The adsorption kinetics study indicated that the adsorption of protein was gradually increased, then approached the adsorption equilibrium after around 2 h. This means that the adsorption could be regulated in a short time in the practical application of nano-Mg(OH)2 as an adsorbent. Previous study also loaded the crystal protein anthelmintic Cry5B with partially oxidized mesoporous silicon (pSi), and the loading time was 16 h [17]. In our system, the adsorption of Cry11Aa by nano-Mg(OH)2 was a rapid process, and the adsorption capacity could achieve equilibrium in the first 2 h. This excellent adsorption ability might be attributed to the large adsorption affinity of nano-Mg(OH)2 and the relatively high BET areas. Additionally, the adsorption thermodynamic study indicated the exothermic nature of the adsorption; the Cry protein adsorption was more efficient at 30°C, but high temperatures are not suitable for adsorption. This result implied that temperature would be a critical factor in the practical application of nano-Mg(OH)2 as a protein carrier.

The adsorption experiments indicated that the Cry11Aa insecticidal protein could achieve good adsorption on nano-Mg(OH)2, and the adsorption process was driven not by electrostatic interaction but maybe by covalent linkage according to the zeta-potential result. Meanwhile, the FT-IR result showed decreased intensity of Mg-O (approx. 3700 cm−1), which might indicate that the surface Mg-O reacted and was changed; this finding would also support the zeta-potential result that there was covalent linkage between Cry protein and nano-Mg(OH)2.

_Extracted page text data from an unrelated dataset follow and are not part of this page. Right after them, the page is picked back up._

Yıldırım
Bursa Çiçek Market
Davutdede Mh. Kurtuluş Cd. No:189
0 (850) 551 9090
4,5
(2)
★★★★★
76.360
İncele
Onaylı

Our further study on the insecticidal mechanism of the loaded material has indicated that nano-Mg(OH)2 could enhance the proteolysis of Cry protein in mosquito midgut and aggravate the damage to gut epithelial cells [23], and the enhanced toxicity could be attributed to the good adsorption of Cry protein on nano-Mg(OH)2. Therefore, a better understanding of the adsorption behaviour between Cry protein and nano-Mg(OH)2 could provide a basis for assessing nanoadsorbents, which would be a critical step in order to develop a new mosquitocide with high insecticidal activity.

Conclusion

In conclusion, this work explored the adsorption features between Cry11Aa and nano-Mg(OH)2. The results indicated that the adsorption process is well fitted to Langmuir and Freundlich isotherm models and followed pseudo-first or -second order rate models; the adsorption was spontaneous and an exothermic process, and high temperatures are not suitable for adsorption. Moreover, the Cry11Aa protein was loaded onto the nano-Mg(OH)2 perhaps through intermolecular forces instead of electrostatic adsorption, and the secondary structure of the protein was changed during the adsorption process. Our work provided details of the adsorption process, which would offer the basic information for use of nano-Mg(OH)2 as a nano-carrier in a practical application.